■ **What needs to be done**
Look through the records below and copy each line that includes the word "MicrosoftGraphPrintCertificateSigningRequest".

[Records from a collection]
>>>>>

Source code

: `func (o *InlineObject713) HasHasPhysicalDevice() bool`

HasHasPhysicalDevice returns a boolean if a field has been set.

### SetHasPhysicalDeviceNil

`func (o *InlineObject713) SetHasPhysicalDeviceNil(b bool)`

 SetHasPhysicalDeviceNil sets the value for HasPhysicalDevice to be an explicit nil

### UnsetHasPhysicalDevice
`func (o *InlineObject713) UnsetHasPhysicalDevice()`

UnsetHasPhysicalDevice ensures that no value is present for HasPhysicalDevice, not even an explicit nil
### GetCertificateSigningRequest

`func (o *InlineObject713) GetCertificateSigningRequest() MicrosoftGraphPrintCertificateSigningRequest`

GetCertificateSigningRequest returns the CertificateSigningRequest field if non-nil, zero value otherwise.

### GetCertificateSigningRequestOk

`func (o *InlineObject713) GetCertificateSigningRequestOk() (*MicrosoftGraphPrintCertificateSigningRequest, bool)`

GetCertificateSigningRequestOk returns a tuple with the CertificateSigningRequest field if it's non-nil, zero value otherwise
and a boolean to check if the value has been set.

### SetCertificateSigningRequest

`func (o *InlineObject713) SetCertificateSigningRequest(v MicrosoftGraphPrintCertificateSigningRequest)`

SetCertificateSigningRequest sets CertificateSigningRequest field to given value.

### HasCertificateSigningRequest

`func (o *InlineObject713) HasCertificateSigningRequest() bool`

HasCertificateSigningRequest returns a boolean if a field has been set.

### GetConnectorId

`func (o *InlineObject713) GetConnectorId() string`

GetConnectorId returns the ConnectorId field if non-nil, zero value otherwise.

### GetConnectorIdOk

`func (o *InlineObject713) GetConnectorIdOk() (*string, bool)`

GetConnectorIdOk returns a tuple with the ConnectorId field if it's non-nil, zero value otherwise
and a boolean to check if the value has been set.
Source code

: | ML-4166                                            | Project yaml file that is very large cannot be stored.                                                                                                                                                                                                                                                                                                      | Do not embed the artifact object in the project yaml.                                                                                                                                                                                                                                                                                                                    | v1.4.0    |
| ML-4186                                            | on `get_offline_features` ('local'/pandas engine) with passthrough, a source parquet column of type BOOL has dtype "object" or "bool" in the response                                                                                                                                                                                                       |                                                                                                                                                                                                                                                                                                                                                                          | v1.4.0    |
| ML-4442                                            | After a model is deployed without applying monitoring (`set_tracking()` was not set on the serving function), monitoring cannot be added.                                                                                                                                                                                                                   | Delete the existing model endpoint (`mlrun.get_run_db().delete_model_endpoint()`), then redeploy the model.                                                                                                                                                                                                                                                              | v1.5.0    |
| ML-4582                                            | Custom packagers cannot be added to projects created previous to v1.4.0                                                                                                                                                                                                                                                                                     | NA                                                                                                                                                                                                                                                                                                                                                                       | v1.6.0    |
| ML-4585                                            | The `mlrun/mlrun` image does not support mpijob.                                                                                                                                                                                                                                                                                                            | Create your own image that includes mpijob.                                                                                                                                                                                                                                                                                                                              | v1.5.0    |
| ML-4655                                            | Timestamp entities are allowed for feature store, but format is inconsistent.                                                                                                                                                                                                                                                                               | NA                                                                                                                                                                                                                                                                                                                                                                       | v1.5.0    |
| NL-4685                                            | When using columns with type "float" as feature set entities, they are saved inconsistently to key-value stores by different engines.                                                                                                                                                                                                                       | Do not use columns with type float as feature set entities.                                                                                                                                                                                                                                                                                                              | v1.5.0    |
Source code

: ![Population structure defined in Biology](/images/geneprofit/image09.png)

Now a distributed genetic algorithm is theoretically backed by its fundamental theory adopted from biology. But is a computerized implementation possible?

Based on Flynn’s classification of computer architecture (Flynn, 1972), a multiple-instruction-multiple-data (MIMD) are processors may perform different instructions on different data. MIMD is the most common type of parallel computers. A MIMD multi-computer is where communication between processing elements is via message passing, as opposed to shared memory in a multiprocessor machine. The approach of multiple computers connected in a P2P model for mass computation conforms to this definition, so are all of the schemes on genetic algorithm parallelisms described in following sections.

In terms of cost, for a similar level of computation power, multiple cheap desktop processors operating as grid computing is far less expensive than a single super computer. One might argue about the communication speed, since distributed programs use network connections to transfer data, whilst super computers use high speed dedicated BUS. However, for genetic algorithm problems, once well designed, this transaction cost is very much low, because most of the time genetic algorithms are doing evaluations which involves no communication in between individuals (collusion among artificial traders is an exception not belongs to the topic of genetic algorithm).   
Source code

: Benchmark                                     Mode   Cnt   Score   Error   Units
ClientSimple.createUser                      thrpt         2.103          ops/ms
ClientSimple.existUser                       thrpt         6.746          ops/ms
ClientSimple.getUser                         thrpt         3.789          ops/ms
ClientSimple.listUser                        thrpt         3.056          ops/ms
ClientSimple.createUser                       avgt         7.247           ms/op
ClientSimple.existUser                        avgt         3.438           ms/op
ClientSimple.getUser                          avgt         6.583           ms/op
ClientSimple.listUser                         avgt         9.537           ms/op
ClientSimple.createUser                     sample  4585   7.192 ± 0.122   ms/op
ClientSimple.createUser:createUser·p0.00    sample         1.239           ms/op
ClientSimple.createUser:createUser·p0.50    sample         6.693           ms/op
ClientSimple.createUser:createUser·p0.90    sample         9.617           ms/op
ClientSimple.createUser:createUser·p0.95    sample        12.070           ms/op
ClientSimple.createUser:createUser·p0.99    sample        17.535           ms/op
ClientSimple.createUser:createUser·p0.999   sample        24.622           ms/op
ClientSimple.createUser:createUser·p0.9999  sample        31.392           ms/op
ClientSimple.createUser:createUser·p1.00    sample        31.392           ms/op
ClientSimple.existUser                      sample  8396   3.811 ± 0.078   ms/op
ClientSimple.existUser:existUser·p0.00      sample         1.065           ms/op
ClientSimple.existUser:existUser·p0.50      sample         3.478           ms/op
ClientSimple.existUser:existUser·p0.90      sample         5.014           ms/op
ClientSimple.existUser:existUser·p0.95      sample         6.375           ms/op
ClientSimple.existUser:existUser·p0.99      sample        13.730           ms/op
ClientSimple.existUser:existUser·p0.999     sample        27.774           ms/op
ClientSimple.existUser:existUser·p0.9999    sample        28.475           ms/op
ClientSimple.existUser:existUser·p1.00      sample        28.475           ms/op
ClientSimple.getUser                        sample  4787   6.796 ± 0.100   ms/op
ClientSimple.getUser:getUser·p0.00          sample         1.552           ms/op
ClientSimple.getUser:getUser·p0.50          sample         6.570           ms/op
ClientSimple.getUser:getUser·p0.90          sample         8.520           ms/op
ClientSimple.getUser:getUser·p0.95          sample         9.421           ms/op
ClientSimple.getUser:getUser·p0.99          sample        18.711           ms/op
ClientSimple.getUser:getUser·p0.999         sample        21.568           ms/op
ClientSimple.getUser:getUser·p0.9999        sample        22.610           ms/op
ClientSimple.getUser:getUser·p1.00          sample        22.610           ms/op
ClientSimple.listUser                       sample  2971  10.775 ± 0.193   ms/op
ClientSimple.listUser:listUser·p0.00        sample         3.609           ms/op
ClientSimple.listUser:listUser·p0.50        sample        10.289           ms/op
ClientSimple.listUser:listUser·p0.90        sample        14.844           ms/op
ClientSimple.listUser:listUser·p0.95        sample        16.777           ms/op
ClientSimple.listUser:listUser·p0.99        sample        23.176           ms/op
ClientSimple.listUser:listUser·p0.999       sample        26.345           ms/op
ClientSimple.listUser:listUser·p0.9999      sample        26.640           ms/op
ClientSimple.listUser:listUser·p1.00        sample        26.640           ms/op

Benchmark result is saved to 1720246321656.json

<<<<<

■ **Completed task**
`func (o *InlineObject713) GetCertificateSigningRequest() MicrosoftGraphPrintCertificateSigningRequest`
`func (o *InlineObject713) GetCertificateSigningRequestOk() (*MicrosoftGraphPrintCertificateSigningRequest, bool)`
`func (o *InlineObject713) SetCertificateSigningRequest(v MicrosoftGraphPrintCertificateSigningRequest)`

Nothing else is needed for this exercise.